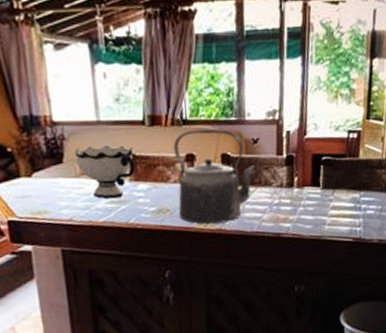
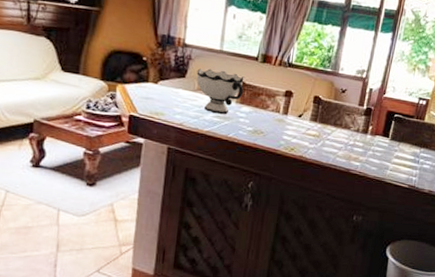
kettle: present [173,129,256,224] -> none [270,72,340,152]

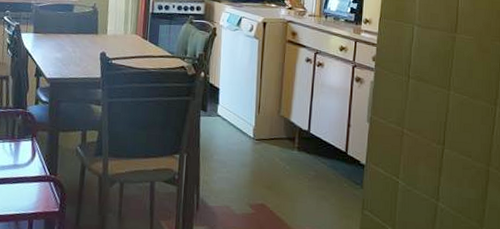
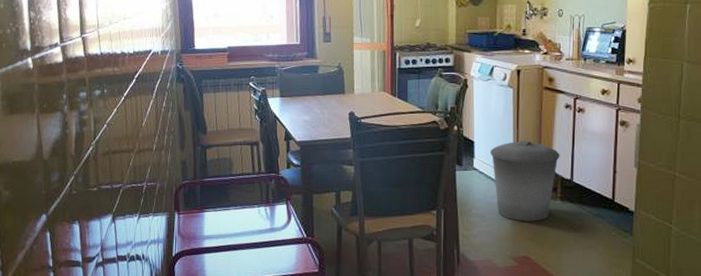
trash can: none [234,90,299,170] -> present [490,141,560,222]

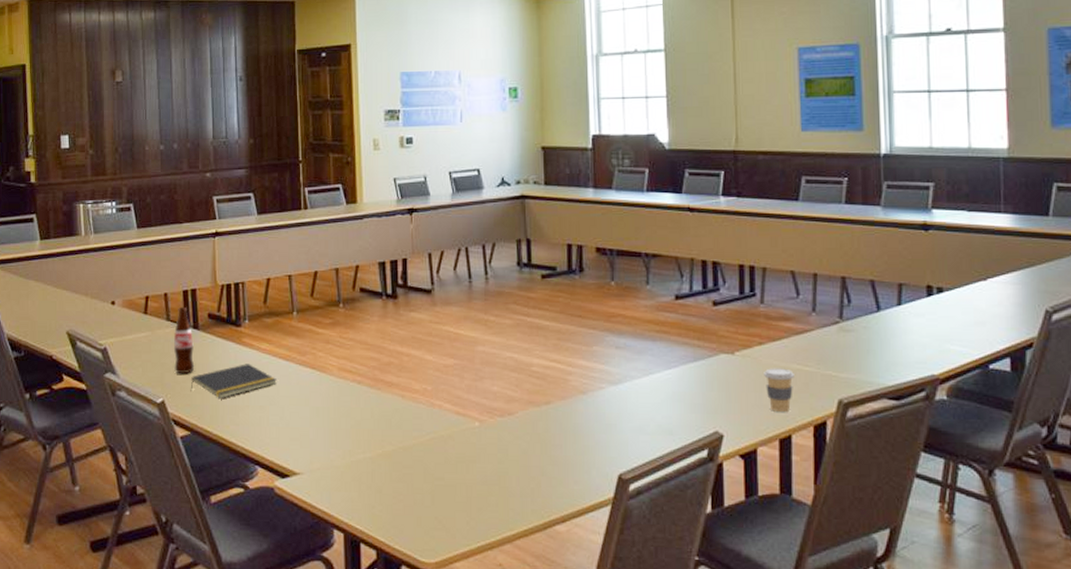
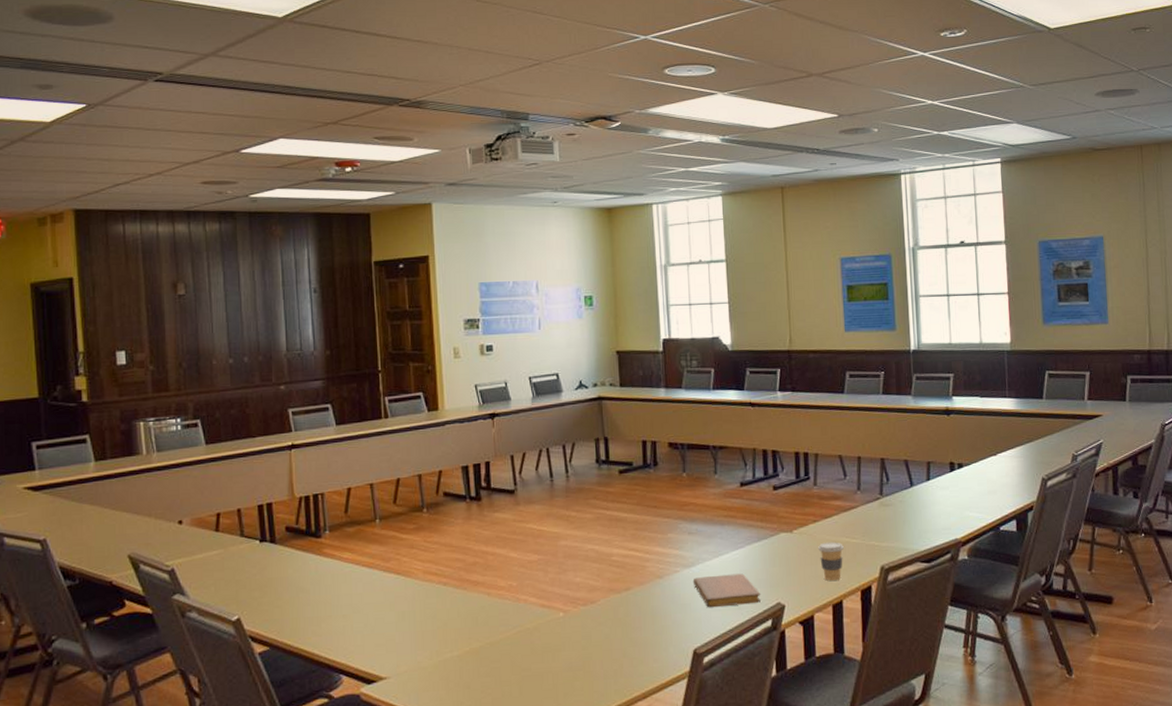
bottle: present [174,306,195,374] -> none [249,521,273,590]
notepad: present [190,364,277,398] -> none [268,574,360,611]
notebook: none [619,395,695,431] -> present [692,573,761,608]

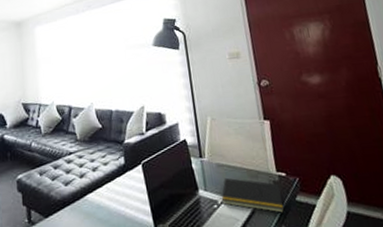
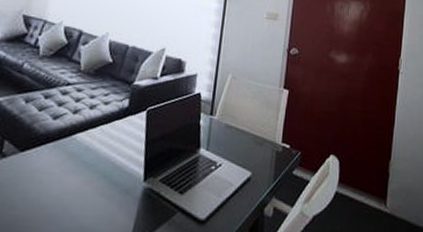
notepad: present [221,177,284,213] -> none [220,140,281,184]

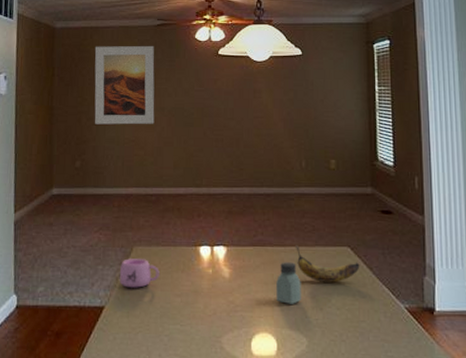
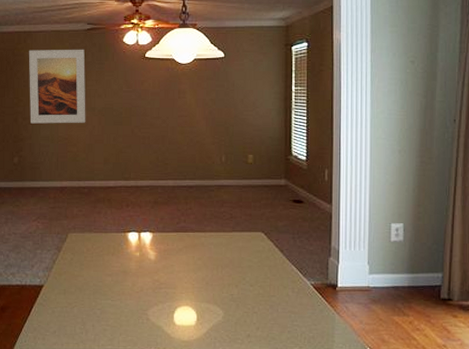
mug: present [119,258,160,288] -> none [56,244,92,269]
saltshaker: present [276,262,301,304] -> none [197,246,219,282]
banana: present [296,245,360,283] -> none [215,231,272,263]

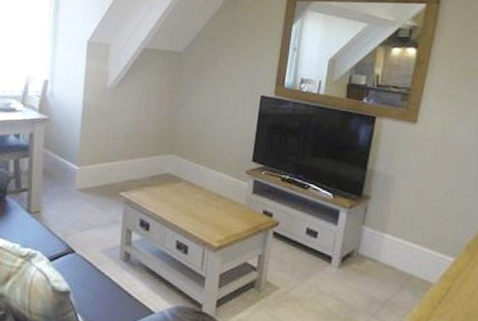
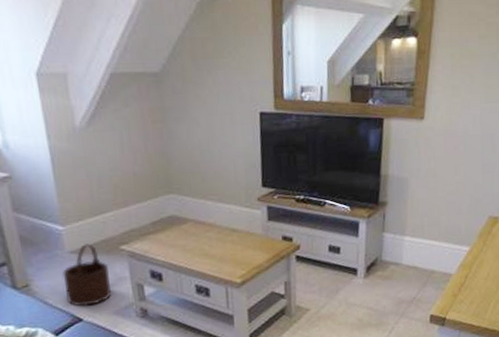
wooden bucket: none [66,185,106,241] -> present [62,244,112,307]

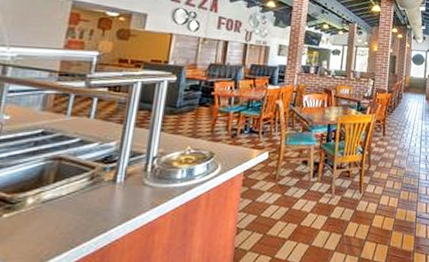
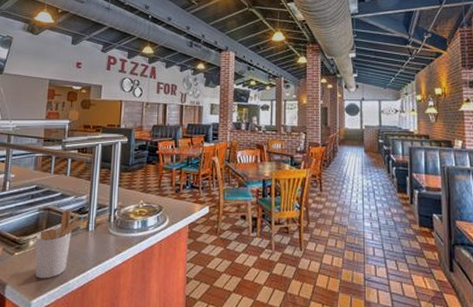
utensil holder: none [33,158,117,244] -> present [35,209,89,279]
* * * *
# Prompt
Only the lines that contain the string "notepad" are to be copied from the records.

# Your response
notepad: present [190,364,277,398] -> none [268,574,360,611]
notepad: present [221,177,284,213] -> none [220,140,281,184]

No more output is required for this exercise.